Gebruik van de laser in de automatische modus
(zelf nivellerend):
In de automatische modus heeft de laser een zelf nivelleer
bereik van ± 5°, de horizontale laserlijn en de verticale laserlijn
kunnen apart of tegelijkertijd worden geprojecteerd.
1. Haal de laser uit de verpakking en plaats deze op een
vaste en niet vibrerende ondergrond of op een statief.
2. Schakel de aan-/uitschakelaar (#1) naar de ON-positie.
De laser projecteert simultaan een horizontale en verticale
laserlijn en het groene indicatielampje gaat branden.

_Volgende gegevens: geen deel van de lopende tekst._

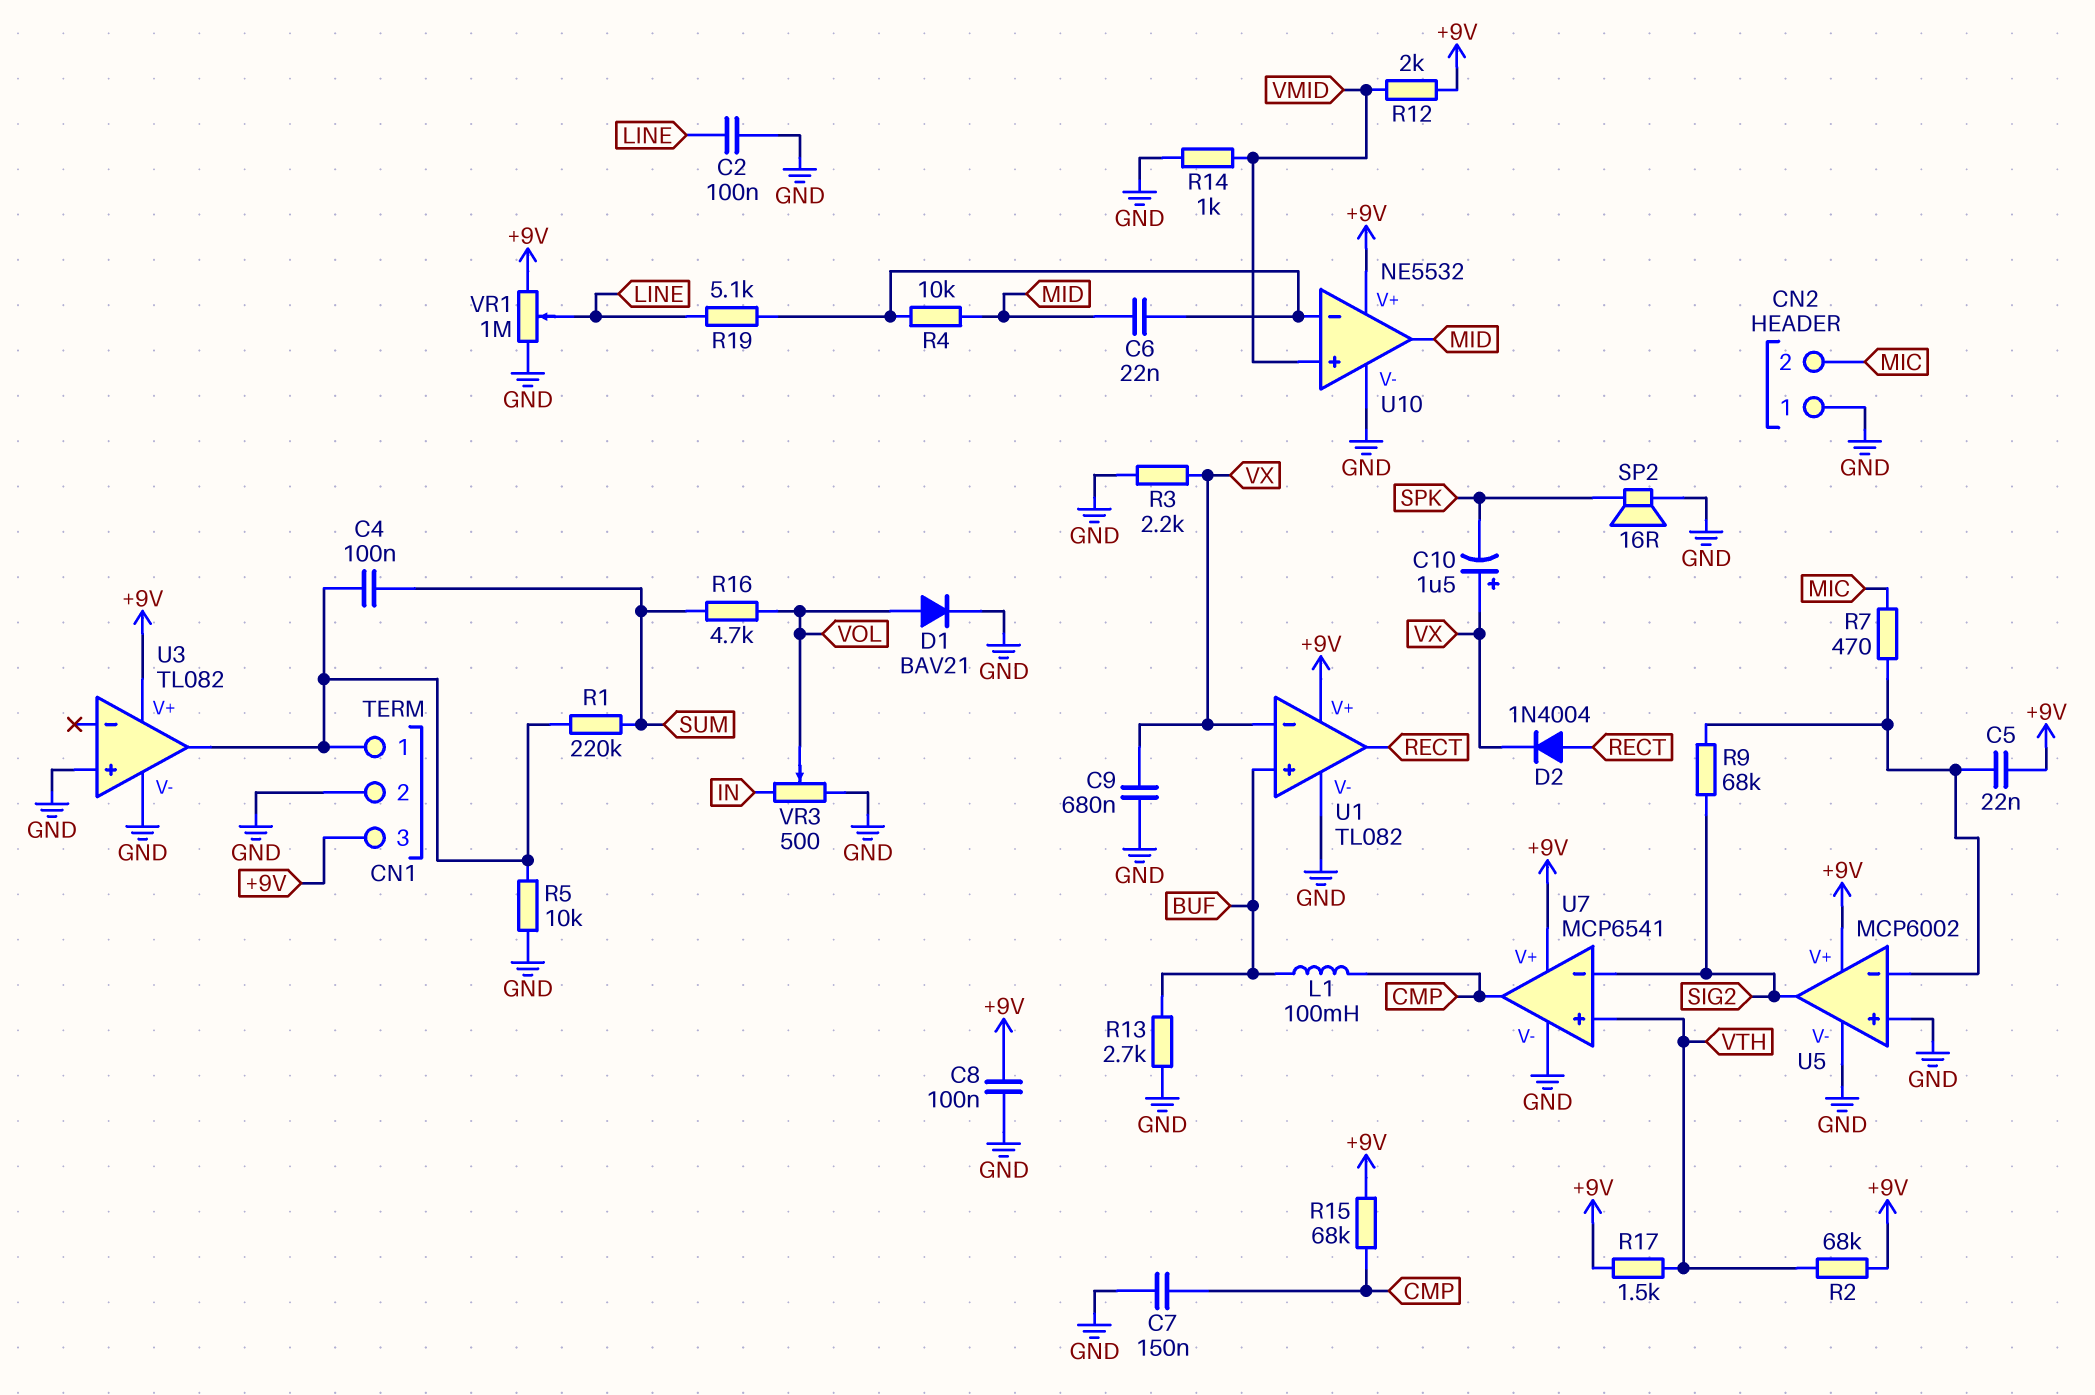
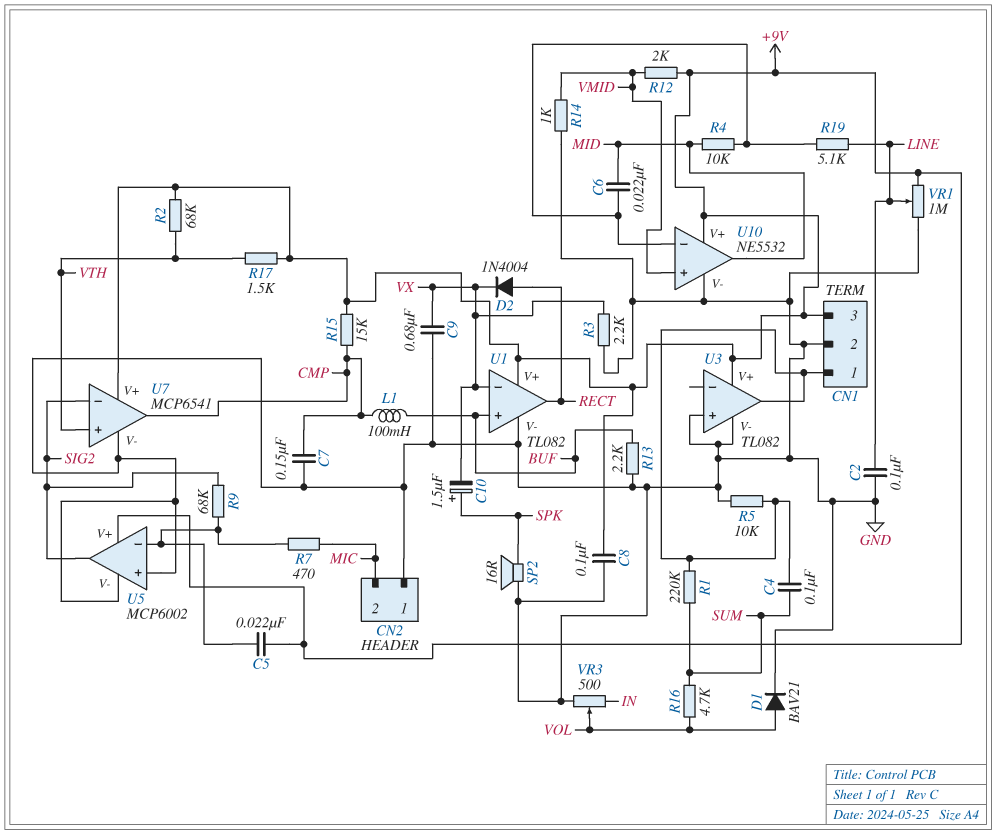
C10: 1.5uF (plus VX, minus SPK) -> 1.5uF (plus SPK, minus VX)
R13: 2.7k (BUF, GND) -> 2.2k (BUF, GND)
R15: 68k (+9V, CMP) -> 15k (+9V, CMP)

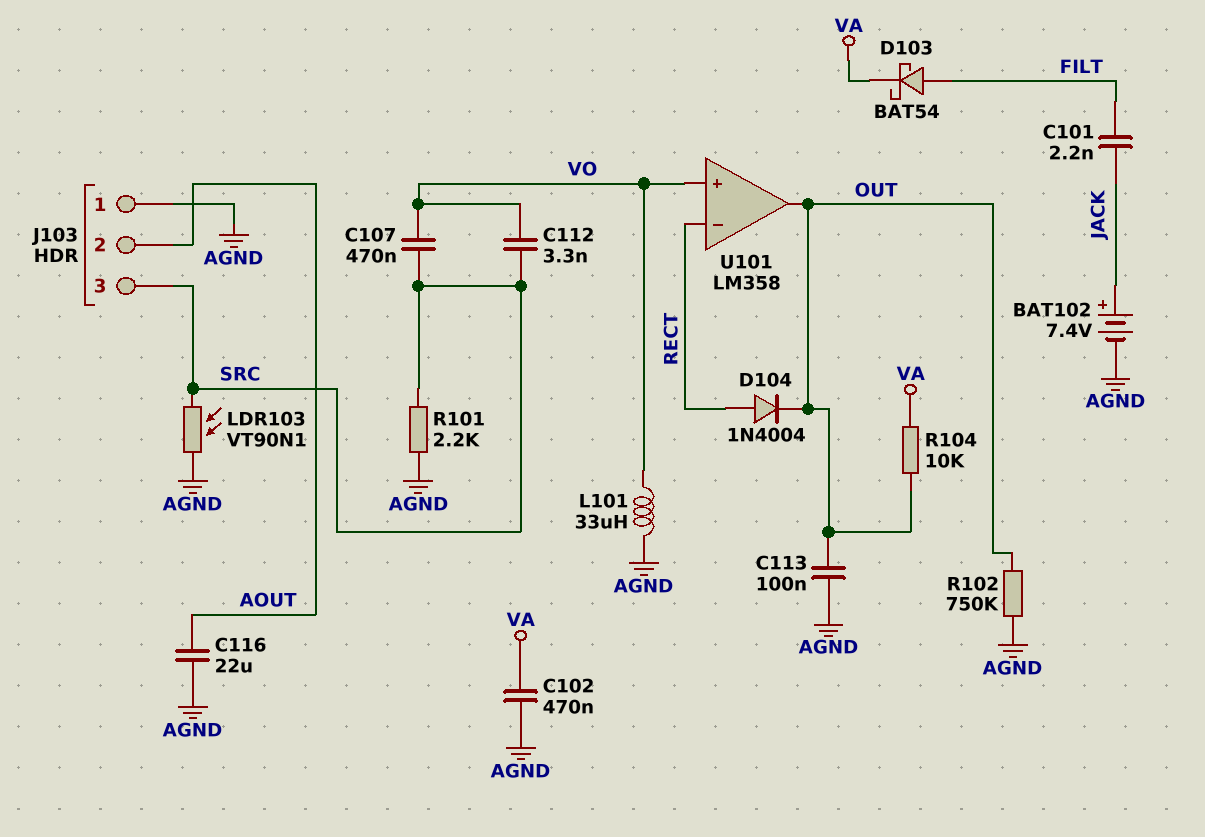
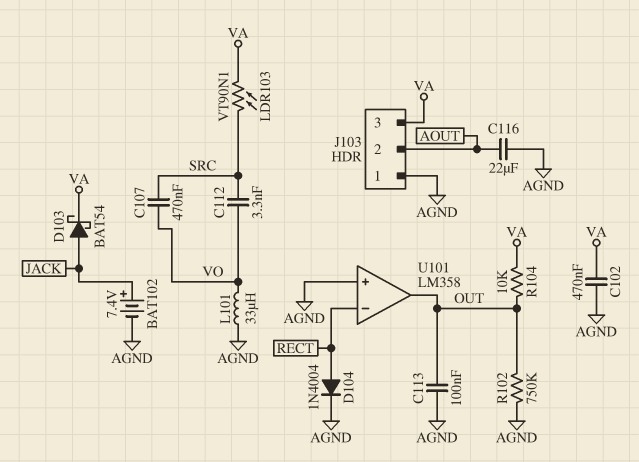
C101: 2.2nF (FILT, JACK) -> none
D103: schottky BAT54 (A FILT, K VA) -> schottky BAT54 (A JACK, K VA)
D104: diode 1N4004 (A RECT, K OUT) -> diode 1N4004 (A RECT, K AGND)
J103 pin 3: SRC -> VA
LDR103: VT90N1 (AGND, SRC) -> VT90N1 (SRC, VA)
R101: 2.2k (AGND, SRC) -> none
U101 pin in+: VO -> AGND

3. D.m.v. de Modusknop kunt u kiezen voor het werken met
een horizontale lijn of een verticale lijn.
4. Gebruik de verstelbare metalen pootjes (#2) om de hoogte
van de horizontale laserlijn te wijzigen.
5. Indien de laser geplaatst is op een hellend oppervlak van
meer dan 5°, gaan de laserstralen knipperen. In dit geval
verplaatst u de laser naar een minder hellend oppervlak.
6. Voordat de laser wordt opgeborgen of verplaatst schakelt
u de aan-/uitschakelaar (#1) naar de OFF-positie, dit ver
grendeld en beschermd de hellingshoekmeter.